PROMPT: Copy every line of the data below, leaving each one unchanged and in its original order.

[Collected data entries]
§
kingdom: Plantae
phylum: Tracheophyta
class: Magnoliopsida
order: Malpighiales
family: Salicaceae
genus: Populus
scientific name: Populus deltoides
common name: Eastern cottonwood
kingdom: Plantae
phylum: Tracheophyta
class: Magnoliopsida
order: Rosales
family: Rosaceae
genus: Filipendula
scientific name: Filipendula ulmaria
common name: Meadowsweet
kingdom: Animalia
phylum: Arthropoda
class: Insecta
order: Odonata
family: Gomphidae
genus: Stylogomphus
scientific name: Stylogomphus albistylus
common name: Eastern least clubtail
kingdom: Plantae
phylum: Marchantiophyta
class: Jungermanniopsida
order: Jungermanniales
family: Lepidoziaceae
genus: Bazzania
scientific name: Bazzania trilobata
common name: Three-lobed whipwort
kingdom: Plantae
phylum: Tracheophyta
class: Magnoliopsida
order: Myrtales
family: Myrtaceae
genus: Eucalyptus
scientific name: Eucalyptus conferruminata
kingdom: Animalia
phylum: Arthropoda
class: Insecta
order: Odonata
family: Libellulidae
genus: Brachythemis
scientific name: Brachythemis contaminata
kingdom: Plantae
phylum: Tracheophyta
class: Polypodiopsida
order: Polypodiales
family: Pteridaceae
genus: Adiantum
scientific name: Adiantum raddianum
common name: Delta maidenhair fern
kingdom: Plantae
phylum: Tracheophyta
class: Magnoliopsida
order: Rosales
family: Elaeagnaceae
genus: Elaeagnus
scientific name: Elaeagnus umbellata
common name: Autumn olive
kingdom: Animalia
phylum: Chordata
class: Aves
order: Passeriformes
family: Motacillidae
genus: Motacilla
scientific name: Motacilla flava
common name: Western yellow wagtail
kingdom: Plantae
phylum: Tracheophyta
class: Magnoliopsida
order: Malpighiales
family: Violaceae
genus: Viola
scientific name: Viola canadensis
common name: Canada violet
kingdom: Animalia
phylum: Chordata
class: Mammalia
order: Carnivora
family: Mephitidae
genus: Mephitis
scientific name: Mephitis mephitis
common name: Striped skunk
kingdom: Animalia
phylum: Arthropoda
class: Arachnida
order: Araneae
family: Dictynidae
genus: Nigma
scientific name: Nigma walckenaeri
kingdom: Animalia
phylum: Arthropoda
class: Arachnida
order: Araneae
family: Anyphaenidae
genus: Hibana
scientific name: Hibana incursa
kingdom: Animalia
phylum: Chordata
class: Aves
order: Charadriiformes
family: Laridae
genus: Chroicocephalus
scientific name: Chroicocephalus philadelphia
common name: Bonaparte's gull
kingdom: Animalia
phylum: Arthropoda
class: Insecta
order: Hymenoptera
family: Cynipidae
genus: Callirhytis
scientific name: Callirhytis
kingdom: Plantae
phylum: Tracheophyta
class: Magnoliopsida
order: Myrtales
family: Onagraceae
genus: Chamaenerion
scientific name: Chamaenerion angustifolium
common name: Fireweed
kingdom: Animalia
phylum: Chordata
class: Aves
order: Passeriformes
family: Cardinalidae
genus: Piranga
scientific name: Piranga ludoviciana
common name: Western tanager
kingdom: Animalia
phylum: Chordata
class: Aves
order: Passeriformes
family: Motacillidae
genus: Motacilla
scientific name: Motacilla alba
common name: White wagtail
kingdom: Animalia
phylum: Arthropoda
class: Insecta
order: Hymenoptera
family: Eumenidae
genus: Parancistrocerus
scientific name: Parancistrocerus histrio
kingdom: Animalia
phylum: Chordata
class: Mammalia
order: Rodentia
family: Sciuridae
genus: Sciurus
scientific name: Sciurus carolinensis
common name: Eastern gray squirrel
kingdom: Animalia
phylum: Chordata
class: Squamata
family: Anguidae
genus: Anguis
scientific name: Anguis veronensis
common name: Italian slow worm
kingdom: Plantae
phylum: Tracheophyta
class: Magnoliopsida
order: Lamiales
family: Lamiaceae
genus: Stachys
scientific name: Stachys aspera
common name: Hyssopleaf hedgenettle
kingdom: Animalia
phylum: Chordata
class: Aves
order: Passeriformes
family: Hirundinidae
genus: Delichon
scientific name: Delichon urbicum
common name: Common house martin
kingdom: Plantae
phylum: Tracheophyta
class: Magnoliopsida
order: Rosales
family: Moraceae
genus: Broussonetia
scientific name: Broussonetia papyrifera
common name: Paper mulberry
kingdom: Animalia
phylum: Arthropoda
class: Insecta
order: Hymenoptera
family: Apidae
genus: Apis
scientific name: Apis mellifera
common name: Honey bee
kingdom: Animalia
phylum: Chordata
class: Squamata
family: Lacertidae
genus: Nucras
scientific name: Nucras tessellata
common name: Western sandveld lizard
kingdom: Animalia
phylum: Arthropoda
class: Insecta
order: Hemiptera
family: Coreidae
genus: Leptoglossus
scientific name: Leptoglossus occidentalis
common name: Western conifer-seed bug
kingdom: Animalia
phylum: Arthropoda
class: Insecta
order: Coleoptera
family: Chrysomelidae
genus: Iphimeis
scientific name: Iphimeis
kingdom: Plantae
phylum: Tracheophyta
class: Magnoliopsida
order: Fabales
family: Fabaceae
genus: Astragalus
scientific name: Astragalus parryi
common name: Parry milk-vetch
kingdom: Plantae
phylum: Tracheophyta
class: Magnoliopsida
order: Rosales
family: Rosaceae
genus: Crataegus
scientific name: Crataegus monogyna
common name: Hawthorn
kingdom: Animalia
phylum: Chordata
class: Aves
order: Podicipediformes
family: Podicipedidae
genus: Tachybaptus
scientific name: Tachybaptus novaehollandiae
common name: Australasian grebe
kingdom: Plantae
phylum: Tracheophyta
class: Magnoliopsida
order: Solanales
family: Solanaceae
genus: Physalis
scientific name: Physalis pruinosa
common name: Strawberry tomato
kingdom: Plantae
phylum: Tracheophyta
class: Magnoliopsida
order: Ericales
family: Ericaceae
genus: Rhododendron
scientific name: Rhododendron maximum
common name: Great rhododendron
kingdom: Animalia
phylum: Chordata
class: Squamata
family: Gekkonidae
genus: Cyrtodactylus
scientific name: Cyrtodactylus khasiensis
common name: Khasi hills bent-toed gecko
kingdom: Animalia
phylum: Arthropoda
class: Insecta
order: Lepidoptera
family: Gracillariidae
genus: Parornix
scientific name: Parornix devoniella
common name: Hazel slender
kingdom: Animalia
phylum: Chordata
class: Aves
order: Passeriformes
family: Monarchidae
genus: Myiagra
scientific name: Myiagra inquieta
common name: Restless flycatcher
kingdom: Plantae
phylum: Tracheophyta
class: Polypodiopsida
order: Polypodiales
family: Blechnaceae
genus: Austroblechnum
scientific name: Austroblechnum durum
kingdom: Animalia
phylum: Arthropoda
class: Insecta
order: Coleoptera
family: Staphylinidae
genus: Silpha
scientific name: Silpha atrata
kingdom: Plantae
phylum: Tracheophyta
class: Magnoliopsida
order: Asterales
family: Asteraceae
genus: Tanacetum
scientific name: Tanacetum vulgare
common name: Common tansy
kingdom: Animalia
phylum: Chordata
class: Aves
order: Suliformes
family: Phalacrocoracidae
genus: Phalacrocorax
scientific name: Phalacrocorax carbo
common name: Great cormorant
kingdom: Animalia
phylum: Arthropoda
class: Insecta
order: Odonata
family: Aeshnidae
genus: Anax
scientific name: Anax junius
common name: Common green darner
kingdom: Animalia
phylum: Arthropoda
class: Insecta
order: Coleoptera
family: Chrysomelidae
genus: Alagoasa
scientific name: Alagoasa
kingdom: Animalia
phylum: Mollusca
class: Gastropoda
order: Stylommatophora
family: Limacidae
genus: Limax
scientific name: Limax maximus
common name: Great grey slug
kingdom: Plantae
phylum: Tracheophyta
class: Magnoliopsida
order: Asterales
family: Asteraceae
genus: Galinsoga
§
OUTPUT:
kingdom: Plantae
phylum: Tracheophyta
class: Magnoliopsida
order: Malpighiales
family: Salicaceae
genus: Populus
scientific name: Populus deltoides
common name: Eastern cottonwood
kingdom: Plantae
phylum: Tracheophyta
class: Magnoliopsida
order: Rosales
family: Rosaceae
genus: Filipendula
scientific name: Filipendula ulmaria
common name: Meadowsweet
kingdom: Animalia
phylum: Arthropoda
class: Insecta
order: Odonata
family: Gomphidae
genus: Stylogomphus
scientific name: Stylogomphus albistylus
common name: Eastern least clubtail
kingdom: Plantae
phylum: Marchantiophyta
class: Jungermanniopsida
order: Jungermanniales
family: Lepidoziaceae
genus: Bazzania
scientific name: Bazzania trilobata
common name: Three-lobed whipwort
kingdom: Plantae
phylum: Tracheophyta
class: Magnoliopsida
order: Myrtales
family: Myrtaceae
genus: Eucalyptus
scientific name: Eucalyptus conferruminata
kingdom: Animalia
phylum: Arthropoda
class: Insecta
order: Odonata
family: Libellulidae
genus: Brachythemis
scientific name: Brachythemis contaminata
kingdom: Plantae
phylum: Tracheophyta
class: Polypodiopsida
order: Polypodiales
family: Pteridaceae
genus: Adiantum
scientific name: Adiantum raddianum
common name: Delta maidenhair fern
kingdom: Plantae
phylum: Tracheophyta
class: Magnoliopsida
order: Rosales
family: Elaeagnaceae
genus: Elaeagnus
scientific name: Elaeagnus umbellata
common name: Autumn olive
kingdom: Animalia
phylum: Chordata
class: Aves
order: Passeriformes
family: Motacillidae
genus: Motacilla
scientific name: Motacilla flava
common name: Western yellow wagtail
kingdom: Plantae
phylum: Tracheophyta
class: Magnoliopsida
order: Malpighiales
family: Violaceae
genus: Viola
scientific name: Viola canadensis
common name: Canada violet
kingdom: Animalia
phylum: Chordata
class: Mammalia
order: Carnivora
family: Mephitidae
genus: Mephitis
scientific name: Mephitis mephitis
common name: Striped skunk
kingdom: Animalia
phylum: Arthropoda
class: Arachnida
order: Araneae
family: Dictynidae
genus: Nigma
scientific name: Nigma walckenaeri
kingdom: Animalia
phylum: Arthropoda
class: Arachnida
order: Araneae
family: Anyphaenidae
genus: Hibana
scientific name: Hibana incursa
kingdom: Animalia
phylum: Chordata
class: Aves
order: Charadriiformes
family: Laridae
genus: Chroicocephalus
scientific name: Chroicocephalus philadelphia
common name: Bonaparte's gull
kingdom: Animalia
phylum: Arthropoda
class: Insecta
order: Hymenoptera
family: Cynipidae
genus: Callirhytis
scientific name: Callirhytis
kingdom: Plantae
phylum: Tracheophyta
class: Magnoliopsida
order: Myrtales
family: Onagraceae
genus: Chamaenerion
scientific name: Chamaenerion angustifolium
common name: Fireweed
kingdom: Animalia
phylum: Chordata
class: Aves
order: Passeriformes
family: Cardinalidae
genus: Piranga
scientific name: Piranga ludoviciana
common name: Western tanager
kingdom: Animalia
phylum: Chordata
class: Aves
order: Passeriformes
family: Motacillidae
genus: Motacilla
scientific name: Motacilla alba
common name: White wagtail
kingdom: Animalia
phylum: Arthropoda
class: Insecta
order: Hymenoptera
family: Eumenidae
genus: Parancistrocerus
scientific name: Parancistrocerus histrio
kingdom: Animalia
phylum: Chordata
class: Mammalia
order: Rodentia
family: Sciuridae
genus: Sciurus
scientific name: Sciurus carolinensis
common name: Eastern gray squirrel
kingdom: Animalia
phylum: Chordata
class: Squamata
family: Anguidae
genus: Anguis
scientific name: Anguis veronensis
common name: Italian slow worm
kingdom: Plantae
phylum: Tracheophyta
class: Magnoliopsida
order: Lamiales
family: Lamiaceae
genus: Stachys
scientific name: Stachys aspera
common name: Hyssopleaf hedgenettle
kingdom: Animalia
phylum: Chordata
class: Aves
order: Passeriformes
family: Hirundinidae
genus: Delichon
scientific name: Delichon urbicum
common name: Common house martin
kingdom: Plantae
phylum: Tracheophyta
class: Magnoliopsida
order: Rosales
family: Moraceae
genus: Broussonetia
scientific name: Broussonetia papyrifera
common name: Paper mulberry
kingdom: Animalia
phylum: Arthropoda
class: Insecta
order: Hymenoptera
family: Apidae
genus: Apis
scientific name: Apis mellifera
common name: Honey bee
kingdom: Animalia
phylum: Chordata
class: Squamata
family: Lacertidae
genus: Nucras
scientific name: Nucras tessellata
common name: Western sandveld lizard
kingdom: Animalia
phylum: Arthropoda
class: Insecta
order: Hemiptera
family: Coreidae
genus: Leptoglossus
scientific name: Leptoglossus occidentalis
common name: Western conifer-seed bug
kingdom: Animalia
phylum: Arthropoda
class: Insecta
order: Coleoptera
family: Chrysomelidae
genus: Iphimeis
scientific name: Iphimeis
kingdom: Plantae
phylum: Tracheophyta
class: Magnoliopsida
order: Fabales
family: Fabaceae
genus: Astragalus
scientific name: Astragalus parryi
common name: Parry milk-vetch
kingdom: Plantae
phylum: Tracheophyta
class: Magnoliopsida
order: Rosales
family: Rosaceae
genus: Crataegus
scientific name: Crataegus monogyna
common name: Hawthorn
kingdom: Animalia
phylum: Chordata
class: Aves
order: Podicipediformes
family: Podicipedidae
genus: Tachybaptus
scientific name: Tachybaptus novaehollandiae
common name: Australasian grebe
kingdom: Plantae
phylum: Tracheophyta
class: Magnoliopsida
order: Solanales
family: Solanaceae
genus: Physalis
scientific name: Physalis pruinosa
common name: Strawberry tomato
kingdom: Plantae
phylum: Tracheophyta
class: Magnoliopsida
order: Ericales
family: Ericaceae
genus: Rhododendron
scientific name: Rhododendron maximum
common name: Great rhododendron
kingdom: Animalia
phylum: Chordata
class: Squamata
family: Gekkonidae
genus: Cyrtodactylus
scientific name: Cyrtodactylus khasiensis
common name: Khasi hills bent-toed gecko
kingdom: Animalia
phylum: Arthropoda
class: Insecta
order: Lepidoptera
family: Gracillariidae
genus: Parornix
scientific name: Parornix devoniella
common name: Hazel slender
kingdom: Animalia
phylum: Chordata
class: Aves
order: Passeriformes
family: Monarchidae
genus: Myiagra
scientific name: Myiagra inquieta
common name: Restless flycatcher
kingdom: Plantae
phylum: Tracheophyta
class: Polypodiopsida
order: Polypodiales
family: Blechnaceae
genus: Austroblechnum
scientific name: Austroblechnum durum
kingdom: Animalia
phylum: Arthropoda
class: Insecta
order: Coleoptera
family: Staphylinidae
genus: Silpha
scientific name: Silpha atrata
kingdom: Plantae
phylum: Tracheophyta
class: Magnoliopsida
order: Asterales
family: Asteraceae
genus: Tanacetum
scientific name: Tanacetum vulgare
common name: Common tansy
kingdom: Animalia
phylum: Chordata
class: Aves
order: Suliformes
family: Phalacrocoracidae
genus: Phalacrocorax
scientific name: Phalacrocorax carbo
common name: Great cormorant
kingdom: Animalia
phylum: Arthropoda
class: Insecta
order: Odonata
family: Aeshnidae
genus: Anax
scientific name: Anax junius
common name: Common green darner
kingdom: Animalia
phylum: Arthropoda
class: Insecta
order: Coleoptera
family: Chrysomelidae
genus: Alagoasa
scientific name: Alagoasa
kingdom: Animalia
phylum: Mollusca
class: Gastropoda
order: Stylommatophora
family: Limacidae
genus: Limax
scientific name: Limax maximus
common name: Great grey slug
kingdom: Plantae
phylum: Tracheophyta
class: Magnoliopsida
order: Asterales
family: Asteraceae
genus: Galinsoga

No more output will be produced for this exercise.